Some studies have said the benefits of breast-feeding are “overstated,” especially because some kids don't ever see any of the long-term benefits. Critics have noted that breast-feeding is not necessarily as good as some may think. Others have knocked breast-feeding for its public ties.

Deseret News National wrote about one woman who was asked to leave a store in New York for breast-feeding in public, and actress Olivia Wilde’s recent Glamour cover photo of her breast-feeding a child is another example, according to The Los Angeles Times.

But, despite these debates and concerns expressed by the media, breast-feeding has been linked to benefits, too. NPR reported a year ago that women are breast-feeding, but there are still plenty of children who are missing out on the benefits despite experts saying it can be helpful for young ones.

Here are 10 of those benefits:

It cuts depression risk for moms

Breast-feeding was linked to cutting the risk of depression for mothers by a study published in the journal Maternal and Child Health. The study, which looked at 14,000 new mothers, found that women who breast-feed are less likely to develop the mental-health issue. One in 10 women specifically develop depression, the study found, but that number dropped if a woman was able to breast-feed.

It betters your baby’s immune system

Worried that your baby might be sick all the time? Breast-feeding has been linked to improving a baby’s immune system, according to the American Academy of Pediatrics. Mothers pass their antibodies through milk to the children, allowing the baby to build a strong defense system against colds and infections, the APP reported.

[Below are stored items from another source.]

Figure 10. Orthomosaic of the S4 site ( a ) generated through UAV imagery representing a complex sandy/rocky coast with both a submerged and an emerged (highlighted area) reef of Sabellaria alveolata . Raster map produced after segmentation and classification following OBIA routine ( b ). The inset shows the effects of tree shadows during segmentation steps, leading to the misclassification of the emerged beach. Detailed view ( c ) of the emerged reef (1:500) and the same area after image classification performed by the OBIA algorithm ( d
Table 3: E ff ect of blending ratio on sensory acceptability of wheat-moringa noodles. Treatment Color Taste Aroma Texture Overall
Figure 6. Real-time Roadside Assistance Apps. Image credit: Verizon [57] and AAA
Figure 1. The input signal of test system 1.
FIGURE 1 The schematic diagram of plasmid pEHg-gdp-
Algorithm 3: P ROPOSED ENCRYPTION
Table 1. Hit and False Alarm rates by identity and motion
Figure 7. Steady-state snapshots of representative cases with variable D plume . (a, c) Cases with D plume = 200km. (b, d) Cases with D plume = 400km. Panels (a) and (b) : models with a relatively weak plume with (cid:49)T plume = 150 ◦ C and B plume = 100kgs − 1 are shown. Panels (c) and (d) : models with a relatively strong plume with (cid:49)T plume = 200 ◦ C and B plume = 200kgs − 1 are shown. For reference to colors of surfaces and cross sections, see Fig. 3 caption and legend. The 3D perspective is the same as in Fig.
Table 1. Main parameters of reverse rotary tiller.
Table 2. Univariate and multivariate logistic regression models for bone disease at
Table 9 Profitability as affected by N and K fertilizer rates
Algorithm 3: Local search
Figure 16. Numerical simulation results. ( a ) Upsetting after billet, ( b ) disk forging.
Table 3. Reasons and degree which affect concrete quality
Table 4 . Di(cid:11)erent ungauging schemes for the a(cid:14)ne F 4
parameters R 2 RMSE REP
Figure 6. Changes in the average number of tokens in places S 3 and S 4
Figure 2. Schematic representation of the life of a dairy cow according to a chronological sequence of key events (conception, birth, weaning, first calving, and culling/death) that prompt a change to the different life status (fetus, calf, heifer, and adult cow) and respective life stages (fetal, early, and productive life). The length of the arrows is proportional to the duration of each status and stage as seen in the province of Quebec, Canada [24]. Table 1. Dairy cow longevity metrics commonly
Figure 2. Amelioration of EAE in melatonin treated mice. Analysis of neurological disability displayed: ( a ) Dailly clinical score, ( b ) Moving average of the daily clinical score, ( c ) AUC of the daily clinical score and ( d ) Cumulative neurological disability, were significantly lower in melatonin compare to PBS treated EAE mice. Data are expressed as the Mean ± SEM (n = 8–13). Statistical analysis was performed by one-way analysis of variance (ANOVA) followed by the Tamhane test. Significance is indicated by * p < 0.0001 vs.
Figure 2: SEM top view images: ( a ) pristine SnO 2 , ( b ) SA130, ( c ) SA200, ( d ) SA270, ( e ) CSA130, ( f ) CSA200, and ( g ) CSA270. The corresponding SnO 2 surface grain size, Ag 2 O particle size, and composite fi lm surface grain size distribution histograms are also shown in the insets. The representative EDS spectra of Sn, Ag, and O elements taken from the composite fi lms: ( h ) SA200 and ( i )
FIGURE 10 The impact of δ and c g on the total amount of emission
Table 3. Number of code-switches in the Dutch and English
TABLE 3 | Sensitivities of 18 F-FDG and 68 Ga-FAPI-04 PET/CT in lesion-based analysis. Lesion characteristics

It builds a relationship between mother and child

The AAP also found that breast-feeding can help strengthen the bond between a child and his or her mother. Closeness is the catalyst in building a strong relationship between parent and child, since the child will feel more protected and adapted to the new world around him or her.

It can make your kid smarter

BabyCenter.com, a website run by parenting and baby health experts, found that breast-feeding can boost your child’s intelligence later on down the road. It’s been debated by Baby Center's experts whether it’s the fatty acids that cause this (Reuters says no), or the emotional bond formed between parent and child during the process.

It eliminates obesity risks … sort of

In 2013, Time magazine reported that studies have linked breast-feeding to a decline in obesity risks for children. But this isn’t true in all areas, since a study also found that some born in Belarus did not show significant weight differences to those who drank formula, Time reported.

Experts told Time, though, that breast milk allows babies to make better decisions about food in the future, which can help with obesity risks.

“Breast milk provides your baby with food that is easy to digest and very nutritious, and your child helps decide how much to eat and when to eat it,” researchers told Time. “Both the breast milk itself and the way your baby feeds help him or her to develop healthy eating patterns. Breast-fed babies seem to be better able to regulate their food intake and thus are at lower risk for obesity.”